• **EXTRACT**:
____________________
7 months on....

Less than one minute read time.

7 months on since my lovely mum died suddenly and unexpectedly (for the family anyway).  I still feel so angry with the NHS services.  My mum died on a ward within the same hospital trust that I work for. I know how things work.  I feel like she was stolen from me.  I feel like they didnt work hard enough for her. I feel like they got it wrong....I dont think they knew how aggressive her cancer was.....either that or they were too chicken to say it.  Im not sure what to do. Shall I pursue or shall I not. It wont bring her back.?

Anonymous
  • FormerMember
    FormerMember

    ((hugs)) Bev

    I feel for you, I felt very angry with the ward where mum was for her last days, the treatment was awful. We knew she did not have long, but the hospital definately mosmanaged her care. I agree it wont bring your mum back, you have to do what is right for you. If you feel you need questions answered, it may be the best thing for you to seek those answers to help you.

    You are still early on in grief, and I know how much it hurts to lose your mum, so just wanted to send a hug your way and let you know I understandxx

    Thinking of you, sharonn

  • FormerMember
    FormerMember

    hi sorry to  hear about your mum. i recently went through the same thing with me losing my mum five weeks ago, which all happenen very quick from her being diagnoised, and i to feel i was robbed of my mum, as have many questions about the treatment that she recieved from the

    hopital, during her lack of treatment or their honesty to us about her condition. I feel that they just left her in their, just waiting for her to deteriate, without telling us the truth, where i could have done all the things that me and my mum wanted to do and take her home.
____________________
Pose estimation data
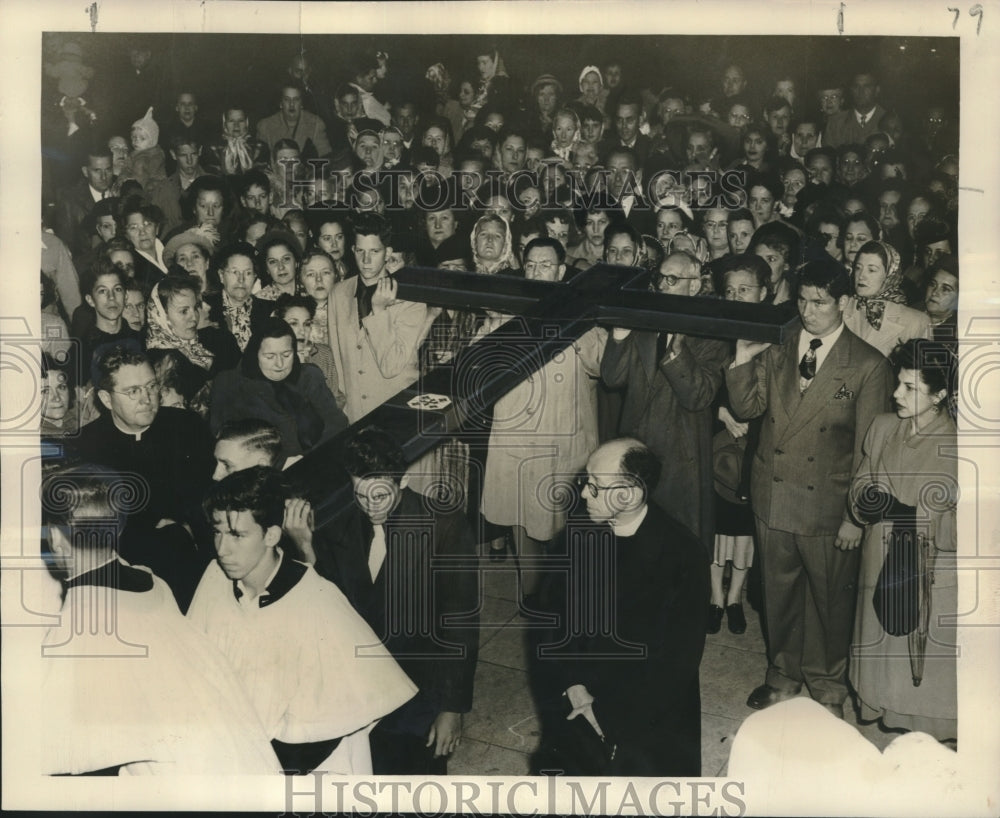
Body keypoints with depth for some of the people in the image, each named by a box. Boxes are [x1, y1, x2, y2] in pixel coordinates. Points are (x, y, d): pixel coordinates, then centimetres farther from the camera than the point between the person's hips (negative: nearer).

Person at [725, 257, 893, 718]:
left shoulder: (868, 366, -6)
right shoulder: (776, 349, 6)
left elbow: (868, 450, -6)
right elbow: (747, 408, 4)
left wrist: (856, 516, -7)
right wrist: (743, 361, -12)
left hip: (827, 505, -3)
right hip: (772, 499, 3)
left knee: (829, 599, 11)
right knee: (779, 593, 16)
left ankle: (827, 688, 32)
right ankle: (784, 676, 37)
____________________
• **WHAT TO PRODUCE**:
Copy out the entire forum post about a mother's death and the replies above, keeping every word, spelling, and punctuation mark unchanged.

• **EXERCISE OUTPUT**:
7 months on....

Less than one minute read time.

7 months on since my lovely mum died suddenly and unexpectedly (for the family anyway).  I still feel so angry with the NHS services.  My mum died on a ward within the same hospital trust that I work for. I know how things work.  I feel like she was stolen from me.  I feel like they didnt work hard enough for her. I feel like they got it wrong....I dont think they knew how aggressive her cancer was.....either that or they were too chicken to say it.  Im not sure what to do. Shall I pursue or shall I not. It wont bring her back.?

Anonymous
  • FormerMember
    FormerMember

    ((hugs)) Bev

    I feel for you, I felt very angry with the ward where mum was for her last days, the treatment was awful. We knew she did not have long, but the hospital definately mosmanaged her care. I agree it wont bring your mum back, you have to do what is right for you. If you feel you need questions answered, it may be the best thing for you to seek those answers to help you.

    You are still early on in grief, and I know how much it hurts to lose your mum, so just wanted to send a hug your way and let you know I understandxx

    Thinking of you, sharonn

  • FormerMember
    FormerMember

    hi sorry to  hear about your mum. i recently went through the same thing with me losing my mum five weeks ago, which all happenen very quick from her being diagnoised, and i to feel i was robbed of my mum, as have many questions about the treatment that she recieved from the

    hopital, during her lack of treatment or their honesty to us about her condition. I feel that they just left her in their, just waiting for her to deteriate, without telling us the truth, where i could have done all the things that me and my mum wanted to do and take her home.